--- DATASET RECORDS ---
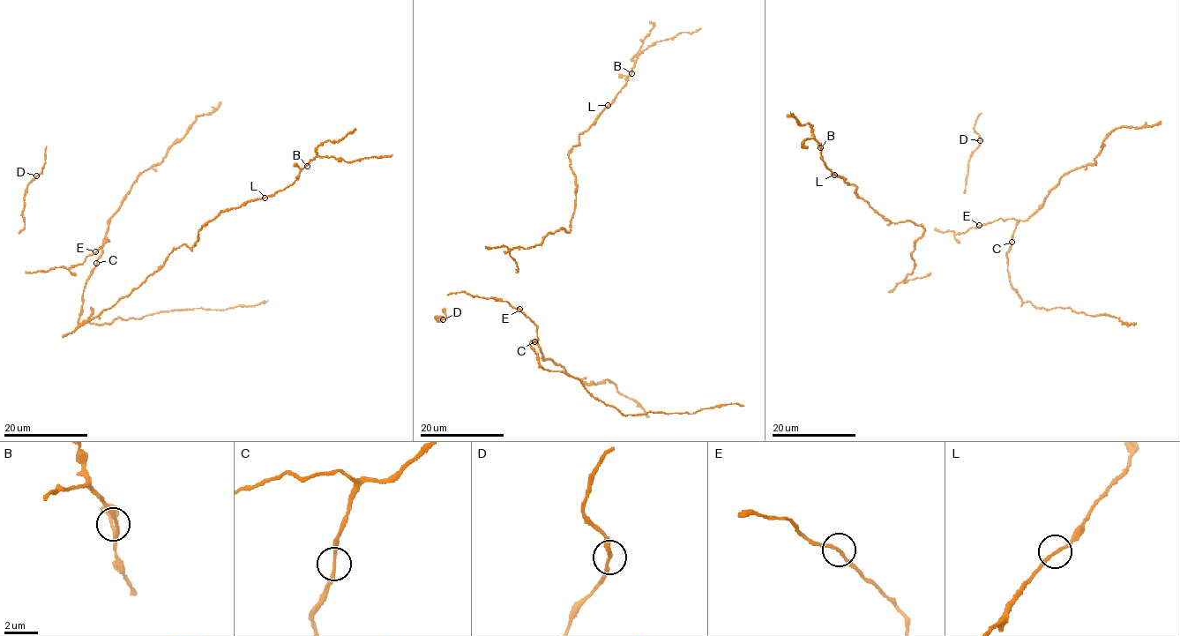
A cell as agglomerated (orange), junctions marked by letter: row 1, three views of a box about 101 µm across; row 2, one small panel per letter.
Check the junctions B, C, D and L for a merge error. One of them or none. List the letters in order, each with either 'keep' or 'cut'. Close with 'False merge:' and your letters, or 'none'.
B: keep
C: keep
D: keep
L: keep
False merge: none

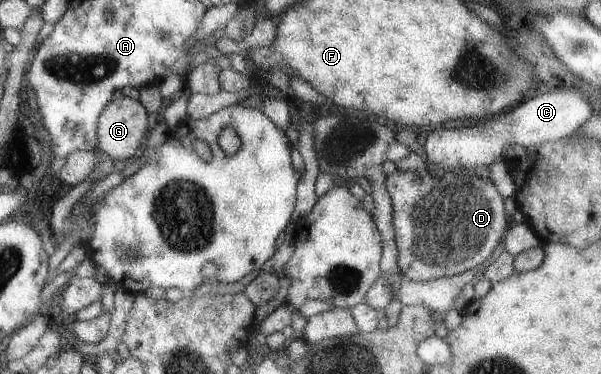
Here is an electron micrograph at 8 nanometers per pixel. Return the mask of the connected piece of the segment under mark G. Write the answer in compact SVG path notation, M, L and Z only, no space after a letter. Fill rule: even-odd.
M127 96L111 99L97 119L96 148L114 161L135 157L142 147L148 129L146 110L138 100Z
---
Leave every image out and retype the entries above word for word.

ANSWER BELOW:
A cell as agglomerated (orange), junctions marked by letter: row 1, three views of a box about 101 µm across; row 2, one small panel per letter.
Check the junctions B, C, D and L for a merge error. One of them or none. List the letters in order, each with either 'keep' or 'cut'. Close with 'False merge:' and your letters, or 'none'.
B: keep
C: keep
D: keep
L: keep
False merge: none

Here is an electron micrograph at 8 nanometers per pixel. Return the mask of the connected piece of the segment under mark G. Write the answer in compact SVG path notation, M, L and Z only, no space after a letter. Fill rule: even-odd.
M127 96L111 99L97 119L96 148L114 161L135 157L142 147L148 129L146 110L138 100Z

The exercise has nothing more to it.